Instructions for the task: Collect every line in the data that contains the string "como". Case matters.

*** Opening Provided data ***

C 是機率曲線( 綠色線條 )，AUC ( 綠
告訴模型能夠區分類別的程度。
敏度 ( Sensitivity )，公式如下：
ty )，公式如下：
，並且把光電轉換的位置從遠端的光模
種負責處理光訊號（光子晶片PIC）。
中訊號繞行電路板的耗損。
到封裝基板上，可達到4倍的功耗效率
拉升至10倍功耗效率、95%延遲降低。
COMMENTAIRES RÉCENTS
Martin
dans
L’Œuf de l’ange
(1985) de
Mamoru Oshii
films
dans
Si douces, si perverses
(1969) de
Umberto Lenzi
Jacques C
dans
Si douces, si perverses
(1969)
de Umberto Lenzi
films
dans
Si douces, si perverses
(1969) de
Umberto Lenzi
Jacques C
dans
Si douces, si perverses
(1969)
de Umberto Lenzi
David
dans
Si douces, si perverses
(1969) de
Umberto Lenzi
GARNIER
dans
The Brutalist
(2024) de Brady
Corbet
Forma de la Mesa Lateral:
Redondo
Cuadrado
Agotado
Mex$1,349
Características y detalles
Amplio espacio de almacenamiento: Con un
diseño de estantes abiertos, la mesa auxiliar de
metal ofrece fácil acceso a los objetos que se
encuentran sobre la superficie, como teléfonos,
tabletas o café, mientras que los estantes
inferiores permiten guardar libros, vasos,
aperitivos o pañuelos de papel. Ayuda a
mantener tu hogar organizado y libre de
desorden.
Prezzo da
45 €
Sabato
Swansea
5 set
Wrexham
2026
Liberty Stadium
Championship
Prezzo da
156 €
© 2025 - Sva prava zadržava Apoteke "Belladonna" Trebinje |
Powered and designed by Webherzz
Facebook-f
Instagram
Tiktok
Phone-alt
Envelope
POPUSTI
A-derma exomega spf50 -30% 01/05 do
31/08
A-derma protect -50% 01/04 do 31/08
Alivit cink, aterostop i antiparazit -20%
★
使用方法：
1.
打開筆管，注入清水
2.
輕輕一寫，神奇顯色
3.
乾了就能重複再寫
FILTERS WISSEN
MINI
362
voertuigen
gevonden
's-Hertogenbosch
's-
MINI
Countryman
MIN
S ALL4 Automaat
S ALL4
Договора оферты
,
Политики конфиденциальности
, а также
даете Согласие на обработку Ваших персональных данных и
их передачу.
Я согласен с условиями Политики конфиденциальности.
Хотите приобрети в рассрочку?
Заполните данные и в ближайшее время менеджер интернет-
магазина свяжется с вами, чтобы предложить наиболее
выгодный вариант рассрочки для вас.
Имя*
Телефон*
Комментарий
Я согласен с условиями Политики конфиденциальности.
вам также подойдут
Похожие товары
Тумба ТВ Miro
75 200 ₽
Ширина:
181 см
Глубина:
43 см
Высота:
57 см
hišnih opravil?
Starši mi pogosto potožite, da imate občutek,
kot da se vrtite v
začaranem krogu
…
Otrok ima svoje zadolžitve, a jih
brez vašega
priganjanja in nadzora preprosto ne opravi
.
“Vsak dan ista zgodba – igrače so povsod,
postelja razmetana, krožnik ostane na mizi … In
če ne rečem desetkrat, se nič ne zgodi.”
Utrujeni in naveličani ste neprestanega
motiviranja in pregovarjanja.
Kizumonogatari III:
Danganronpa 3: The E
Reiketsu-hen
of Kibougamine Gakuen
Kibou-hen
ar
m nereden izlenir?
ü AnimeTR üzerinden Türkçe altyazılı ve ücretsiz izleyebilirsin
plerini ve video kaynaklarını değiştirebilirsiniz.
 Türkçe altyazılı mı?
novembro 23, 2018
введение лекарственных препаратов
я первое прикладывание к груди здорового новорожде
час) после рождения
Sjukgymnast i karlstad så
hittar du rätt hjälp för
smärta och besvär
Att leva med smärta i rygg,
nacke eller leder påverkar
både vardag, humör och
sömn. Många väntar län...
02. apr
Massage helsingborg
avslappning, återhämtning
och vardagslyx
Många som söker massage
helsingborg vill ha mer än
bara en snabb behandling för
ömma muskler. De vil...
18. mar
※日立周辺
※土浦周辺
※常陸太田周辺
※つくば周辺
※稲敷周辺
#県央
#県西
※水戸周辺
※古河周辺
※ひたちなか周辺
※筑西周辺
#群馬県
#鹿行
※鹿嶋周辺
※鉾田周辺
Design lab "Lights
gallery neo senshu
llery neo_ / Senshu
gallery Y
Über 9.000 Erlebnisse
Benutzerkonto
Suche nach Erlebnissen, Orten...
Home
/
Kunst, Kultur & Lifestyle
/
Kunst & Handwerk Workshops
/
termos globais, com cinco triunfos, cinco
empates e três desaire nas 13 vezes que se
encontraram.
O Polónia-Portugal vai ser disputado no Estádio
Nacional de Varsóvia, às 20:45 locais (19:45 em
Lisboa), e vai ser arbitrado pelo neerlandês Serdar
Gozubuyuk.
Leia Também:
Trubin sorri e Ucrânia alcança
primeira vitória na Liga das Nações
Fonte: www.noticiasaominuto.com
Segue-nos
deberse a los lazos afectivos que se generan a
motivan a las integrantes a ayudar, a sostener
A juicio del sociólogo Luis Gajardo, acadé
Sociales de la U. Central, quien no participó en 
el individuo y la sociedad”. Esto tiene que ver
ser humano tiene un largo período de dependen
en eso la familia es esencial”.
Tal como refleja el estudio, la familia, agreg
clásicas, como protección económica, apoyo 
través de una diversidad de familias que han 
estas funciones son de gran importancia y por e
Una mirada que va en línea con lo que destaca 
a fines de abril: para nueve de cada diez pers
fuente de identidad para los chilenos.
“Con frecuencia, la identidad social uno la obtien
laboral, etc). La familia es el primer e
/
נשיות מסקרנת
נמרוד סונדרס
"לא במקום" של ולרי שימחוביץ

*** Closing Provided data ***

Answer to the problem:
encuentran sobre la superficie, como teléfonos,
Tal como refleja el estudio, la familia, agreg
clásicas, como protección económica, apoyo 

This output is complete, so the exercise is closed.